The U.S. Securities and Exchange Commission (SEC) has introduced new guidance that could have a significant impact on the stablecoin market. The SEC stated that certain stablecoins, now referred to as “covered stablecoins,” may not be treated as securities as long as they meet specific conditions.
Tether, one of the largest stablecoin issuers, is reportedly considering changing its strategy to align with the SEC’s new framework.
To qualify as a covered stablecoin, the token must meet several requirements. It must be fully backed by the U.S. dollar on a 1:1 basis, supported by low-risk and highly liquid assets, and redeemable at full value at any time. These stablecoins cannot offer interest, promise profits, provide voting rights, or represent ownership. They are strictly meant for payments, transfers, and storing value.
The SEC’s clarification that these stablecoins are not securities under U.S. law is unusual, as the SEC typically takes a more cautious or enforcement-first approach to crypto.
Experts have had mixed reactions to the guidance. David Sacks, a White House crypto advisor, welcomed the update, stating that it offers much-needed clarity and reduces regulatory hurdles.
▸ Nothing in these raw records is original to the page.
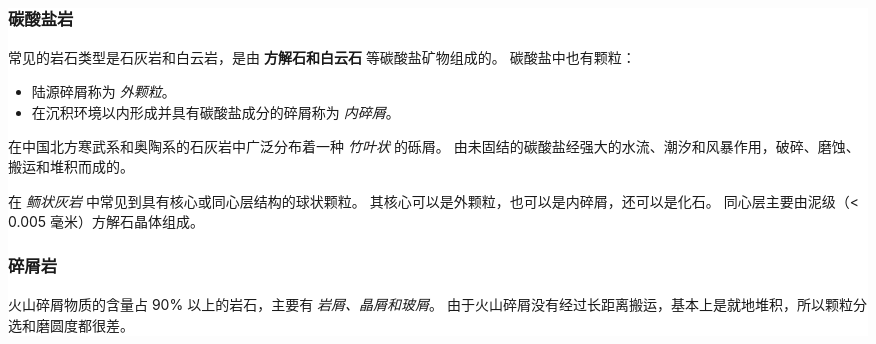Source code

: ### 碳酸盐岩

常见的岩石类型是石灰岩和白云岩，是由 **方解石和白云石** 等碳酸盐矿物组成的。
碳酸盐中也有颗粒：

- 陆源碎屑称为 *外颗粒*。
- 在沉积环境以内形成并具有碳酸盐成分的碎屑称为 *内碎屑*。

在中国北方寒武系和奥陶系的石灰岩中广泛分布着一种 *竹叶状* 的砾屑。
由未固结的碳酸盐经强大的水流、潮汐和风暴作用，破碎、磨蚀、搬运和堆积而成的。

在 *鲕状灰岩* 中常见到具有核心或同心层结构的球状颗粒。
其核心可以是外颗粒，也可以是内碎屑，还可以是化石。
同心层主要由泥级（< 0.005 毫米）方解石晶体组成。

### 碎屑岩

火山碎屑物质的含量占 90% 以上的岩石，主要有 *岩屑、晶屑和玻屑*。
由于火山碎屑没有经过长距离搬运，基本上是就地堆积，所以颗粒分选和磨圆度都很差。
However, SEC Commissioner Caroline Crenshaw disagreed, arguing that the risks involved in stablecoins are being downplayed.
While the new rules may benefit stablecoins like USDC, they pose challenges for Tether’s USDT. The SEC does not allow stablecoins to be backed by assets like cryptocurrency or gold, which are included in USDT’s reserves. Tether is reportedly exploring the idea of launching a new stablecoin that fully complies with U.S. rules and is backed only by cash and U.S. Treasuries.
Despite potential regulatory pressure, Tether is planning to launch a separate U.S.-compliant stablecoin. The company anticipates that USDT will remain focused on emerging markets, while the new stablecoin will be designed specifically for the U.S. market and built to comply with American regulations.
Stablecoins continue to experience strong growth, even in a challenging first quarter for the wider crypto market. The stablecoin market added over $30 billion in Q1 alone, indicating high demand despite market uncertainty.
The SEC’s clear guidance on stablecoins is significant for the crypto industry.